1. – Comparison between SLC results and those of 3D-CFD shows discrepancies between turbine outlet total pressure and temperature, about 13.06 and 1.88, respectively. Based on 3D-CFD, turbine total to total efficiency is about 91.83% which proves the proper design procedure and optimum clocking of LPT stator blades.

2. – Clocking analyses of the LPT stator blades row, by consideration of six CLPs, were conducted by steady 3D flow simulation to find the optimum CLP. The steady results demonstrated that under optimum CLP, the turbine efficiency is increased by 0.122% and 0.415% in comparison to the initial and the worst CLPs, respectively. Furthermore, time-averaged results obtained by unsteady 3D flow simulations, revealed that under optimum CLP, efficiency of the LPT stage increases by 0.444% in comparison to the worst CLP. This optimisation is as a result of increasing the outlet total pressure of the LPT stator by 0.23% or decreasing in its total pressure loss by 20.3%. The key factor contributing to this improvement is increasing of outlet velocity of the LPT stator (i.e. dynamic pressure) under the optimum CLP, which results in augmentation in outlet total pressure of LPT stator.
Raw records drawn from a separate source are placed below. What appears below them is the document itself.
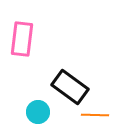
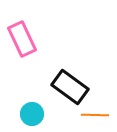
pink rectangle: rotated 32 degrees counterclockwise
cyan circle: moved 6 px left, 2 px down
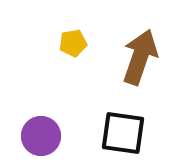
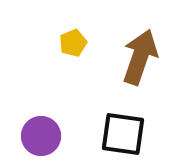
yellow pentagon: rotated 12 degrees counterclockwise
black square: moved 1 px down
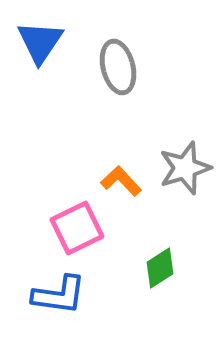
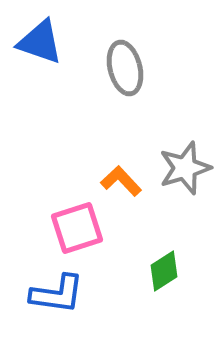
blue triangle: rotated 45 degrees counterclockwise
gray ellipse: moved 7 px right, 1 px down
pink square: rotated 8 degrees clockwise
green diamond: moved 4 px right, 3 px down
blue L-shape: moved 2 px left, 1 px up
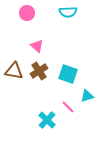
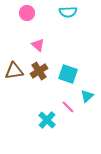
pink triangle: moved 1 px right, 1 px up
brown triangle: rotated 18 degrees counterclockwise
cyan triangle: rotated 24 degrees counterclockwise
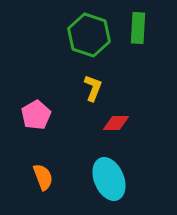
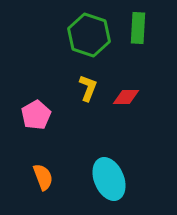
yellow L-shape: moved 5 px left
red diamond: moved 10 px right, 26 px up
3. – Flow visualisation of blade-wake interaction at mid-span of the LPT stator blades shows that in a special time interval (i.e. wake convection time through blade passage) under the optimum CLP, the impingement of wakes on the blade leading edge is expedited. This phenomenon results in cumulative blade loading and consequently increased outlet total pressure. In contrast, under the worst CLP, wakes take longer to pass through the blades passage without hitting blades leading edge, which results in increased total pressure loss and decreased blades loading. Instantaneous results show that under optimum CLP, in comparison to the worst one, the LPT blades loading is higher as a result of wakes effects on the blade suction side which is accompanied by increases in outlet velocity and dynamic pressure.